■ **Task description**
Here are some entries. Repeat all of them exactly.

##########

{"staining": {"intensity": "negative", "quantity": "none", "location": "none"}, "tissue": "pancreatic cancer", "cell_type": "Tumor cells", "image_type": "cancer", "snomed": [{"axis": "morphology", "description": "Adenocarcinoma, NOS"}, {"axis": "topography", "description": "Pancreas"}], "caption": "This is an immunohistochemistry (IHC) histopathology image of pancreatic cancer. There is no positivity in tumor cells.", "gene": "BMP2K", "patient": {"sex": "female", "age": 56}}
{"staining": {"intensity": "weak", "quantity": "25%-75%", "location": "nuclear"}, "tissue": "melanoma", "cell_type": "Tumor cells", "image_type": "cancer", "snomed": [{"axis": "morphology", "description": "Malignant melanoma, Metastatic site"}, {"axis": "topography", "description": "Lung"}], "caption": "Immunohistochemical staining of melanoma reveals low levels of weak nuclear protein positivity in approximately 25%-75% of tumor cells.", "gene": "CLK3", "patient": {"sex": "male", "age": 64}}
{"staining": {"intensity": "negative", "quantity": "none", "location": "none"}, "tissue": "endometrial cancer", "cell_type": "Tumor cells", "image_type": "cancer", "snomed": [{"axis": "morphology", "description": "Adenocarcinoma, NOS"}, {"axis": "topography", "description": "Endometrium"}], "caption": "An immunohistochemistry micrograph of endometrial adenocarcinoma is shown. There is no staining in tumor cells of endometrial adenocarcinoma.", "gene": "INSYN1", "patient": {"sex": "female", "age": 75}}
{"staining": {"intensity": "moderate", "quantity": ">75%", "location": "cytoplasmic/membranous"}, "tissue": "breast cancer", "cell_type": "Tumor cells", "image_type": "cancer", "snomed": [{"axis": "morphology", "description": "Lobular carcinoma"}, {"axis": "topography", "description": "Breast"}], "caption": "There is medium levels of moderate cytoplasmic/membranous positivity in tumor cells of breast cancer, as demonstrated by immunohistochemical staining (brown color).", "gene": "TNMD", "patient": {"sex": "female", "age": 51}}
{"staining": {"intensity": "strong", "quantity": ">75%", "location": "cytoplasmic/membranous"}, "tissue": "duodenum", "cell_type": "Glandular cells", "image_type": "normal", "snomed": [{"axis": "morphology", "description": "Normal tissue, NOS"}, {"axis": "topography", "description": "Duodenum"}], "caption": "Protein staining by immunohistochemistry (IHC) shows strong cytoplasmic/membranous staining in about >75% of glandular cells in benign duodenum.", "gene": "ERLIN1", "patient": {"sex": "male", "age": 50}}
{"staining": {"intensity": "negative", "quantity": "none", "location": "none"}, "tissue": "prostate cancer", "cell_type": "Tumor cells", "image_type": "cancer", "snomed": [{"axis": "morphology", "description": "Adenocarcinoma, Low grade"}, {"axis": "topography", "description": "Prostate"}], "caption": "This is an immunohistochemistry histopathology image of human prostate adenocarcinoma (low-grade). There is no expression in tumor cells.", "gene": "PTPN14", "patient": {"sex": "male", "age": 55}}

##########

■ **Finished task**
{"staining": {"intensity": "negative", "quantity": "none", "location": "none"}, "tissue": "pancreatic cancer", "cell_type": "Tumor cells", "image_type": "cancer", "snomed": [{"axis": "morphology", "description": "Adenocarcinoma, NOS"}, {"axis": "topography", "description": "Pancreas"}], "caption": "This is an immunohistochemistry (IHC) histopathology image of pancreatic cancer. There is no positivity in tumor cells.", "gene": "BMP2K", "patient": {"sex": "female", "age": 56}}
{"staining": {"intensity": "weak", "quantity": "25%-75%", "location": "nuclear"}, "tissue": "melanoma", "cell_type": "Tumor cells", "image_type": "cancer", "snomed": [{"axis": "morphology", "description": "Malignant melanoma, Metastatic site"}, {"axis": "topography", "description": "Lung"}], "caption": "Immunohistochemical staining of melanoma reveals low levels of weak nuclear protein positivity in approximately 25%-75% of tumor cells.", "gene": "CLK3", "patient": {"sex": "male", "age": 64}}
{"staining": {"intensity": "negative", "quantity": "none", "location": "none"}, "tissue": "endometrial cancer", "cell_type": "Tumor cells", "image_type": "cancer", "snomed": [{"axis": "morphology", "description": "Adenocarcinoma, NOS"}, {"axis": "topography", "description": "Endometrium"}], "caption": "An immunohistochemistry micrograph of endometrial adenocarcinoma is shown. There is no staining in tumor cells of endometrial adenocarcinoma.", "gene": "INSYN1", "patient": {"sex": "female", "age": 75}}
{"staining": {"intensity": "moderate", "quantity": ">75%", "location": "cytoplasmic/membranous"}, "tissue": "breast cancer", "cell_type": "Tumor cells", "image_type": "cancer", "snomed": [{"axis": "morphology", "description": "Lobular carcinoma"}, {"axis": "topography", "description": "Breast"}], "caption": "There is medium levels of moderate cytoplasmic/membranous positivity in tumor cells of breast cancer, as demonstrated by immunohistochemical staining (brown color).", "gene": "TNMD", "patient": {"sex": "female", "age": 51}}
{"staining": {"intensity": "strong", "quantity": ">75%", "location": "cytoplasmic/membranous"}, "tissue": "duodenum", "cell_type": "Glandular cells", "image_type": "normal", "snomed": [{"axis": "morphology", "description": "Normal tissue, NOS"}, {"axis": "topography", "description": "Duodenum"}], "caption": "Protein staining by immunohistochemistry (IHC) shows strong cytoplasmic/membranous staining in about >75% of glandular cells in benign duodenum.", "gene": "ERLIN1", "patient": {"sex": "male", "age": 50}}
{"staining": {"intensity": "negative", "quantity": "none", "location": "none"}, "tissue": "prostate cancer", "cell_type": "Tumor cells", "image_type": "cancer", "snomed": [{"axis": "morphology", "description": "Adenocarcinoma, Low grade"}, {"axis": "topography", "description": "Prostate"}], "caption": "This is an immunohistochemistry histopathology image of human prostate adenocarcinoma (low-grade). There is no expression in tumor cells.", "gene": "PTPN14", "patient": {"sex": "male", "age": 55}}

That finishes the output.